Principles of good data analysis
March 23, 2014 // data science , frameworks , methodology , thoughts
Data analysis is hard.
What makes it hard is the intuitive aspect of it - knowing the direction you want to take based on the limited information you have at the moment. Additionally, it's communicating the results and showing why your analysis is right that makes this all the more difficult - doing it deeply, at scale, and in a consistent fashion.
Having been a part of many of these deep-dive analyses, I've noticed some "principles" that I've found useful to follow throughout.
Know your approach
Before you begin the analysis, know the questions you're trying to answer and what you're trying to accomplish - don't fall into an analytical rabbit hole. Additionally, you should know some basic things about your potential data - what data sources are available to answer the questions? How is that data structured? Is it in a database? CSVs? Third-party APIs? What tools will you be able to use for the analysis?
Your approach will likely change throughout, but it's helpful to start with a plan and adjust.
Know how the data was generated
Once you've settled on your approach and data sources, you need to make sure you understand how the data was generated or captured, especially if you are using your own company's data.
For instance, let's say you're a data scientist at Amazon and you're doing some analysis on orders. Let's assume there's a table somewhere in the Amazon world called "orders" that stores data about an order. Does this table store incomplete orders? What is the interaction on Amazon.com that creates a new record in this table? If I start an order and do not fully complete the payment flow, will a record have been written to this table? What exactly does each field in the table mean?
You need to know this level of detail in order to have confidence in your analysis - your audience will ask these questions.
Profile your data
Once you're confident you're looking at the right data, you need to develop some familiarity it. Not only will this allow you to gain a basic understanding of what you're looking at, but it also allows you to gain a certain level of comfort that things are still "right" later on in the analysis.
For example, I was once helping a friend analyze a fairly large time series dataset (~10GB). The results of the analysis didn't intuitively jive with me - something felt off. When digging deeper into the analysis, I decided to plot the events by date and noticed we had two days without any data - that shouldn't have been the case.
Profiling your data early on helps to ensure your work throughout the analysis - you'll notice sooner when something is "off."
Facet all the things
I'm increasingly convinced that Simpson's Paradox is one of the most important things for anyone working with data to understand. In cases of Simpson's paradox, a trend appearing in different groups of data disappears when the groups are combined and looked at in aggregate. It illustrates the importance of looking at your data by multiple dimensions.
As an example, take a look at the below table.
The above table shows admission rates for men and women into the University of California, Berkeley's graduate programs for the fall of 1973. Based on the above numbers, the University was sued for an alledged bias against women. However, when faceting the data by sex AND department, we see women were actually admitted into many departments' graduate programs at a rate higher than men.
This is probably the most infamous case of Simpson's paradox. The folks over at Berkeley's VUDLab have put together a fantastic visualization allowing you to explore the data further.
When going through your data, do so with Simpson's paradox in mind. It's extremely important to understand how aggregate statistics can be misleading and why looking at your data from multiple facets is necessary.

__DATASET EXCERPTS__:
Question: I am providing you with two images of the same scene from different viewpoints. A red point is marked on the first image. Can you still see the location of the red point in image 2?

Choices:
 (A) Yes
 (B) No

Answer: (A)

__REQUIRED WORK__: Proceed with the piece on principles of good data analysis, picking up right after its final paragraph about keeping Simpson's paradox in mind.

__EXERCISE ANSWER__:
In addition to profiling and faceting your data, you need to be skeptical throughout your analysis. If something doesn't look or feel right, it probably isn't. Pore through your data to make sure nothing unexpected going on, and if there is something unexpected, make sure you understand why it's occurring and are comfortable with it before you proceed.
I'd argue that no data is better than incorrect data in most cases. Make sure the base layer of your analysis is correct.
Think like a trial lawyer
A good trial attorney will prepare their case while also considering how the opposition might respond. When the opposition does present, our attorney will (hopefully) have prepared for that very piece of new evidence or testimony, easily allowing he/she to counter in a meaningful way.
Much like a good trial attorney, you need to think ahead and consider the audience of your analysis and the questions they might ask. Preparing appropriately for those will lend to the credibility of your work. No one likes to hear "I'm not sure, I didn't look at that" and you don't want to be caught flat-footed.
Clarify your assumptions
It's unlikely that your data is perfect and it probably doesn't capture everything you need to complete a thorough and exhaustive analysis - you'll need to hold some assumptions throughout your work. These need to be explicitly stated when you're sharing results.
Additionally, your stakeholders are crucial in helping you determine your assumptions. You should be working with them and other domain experts to ensure your assumptions are logical and unbiased.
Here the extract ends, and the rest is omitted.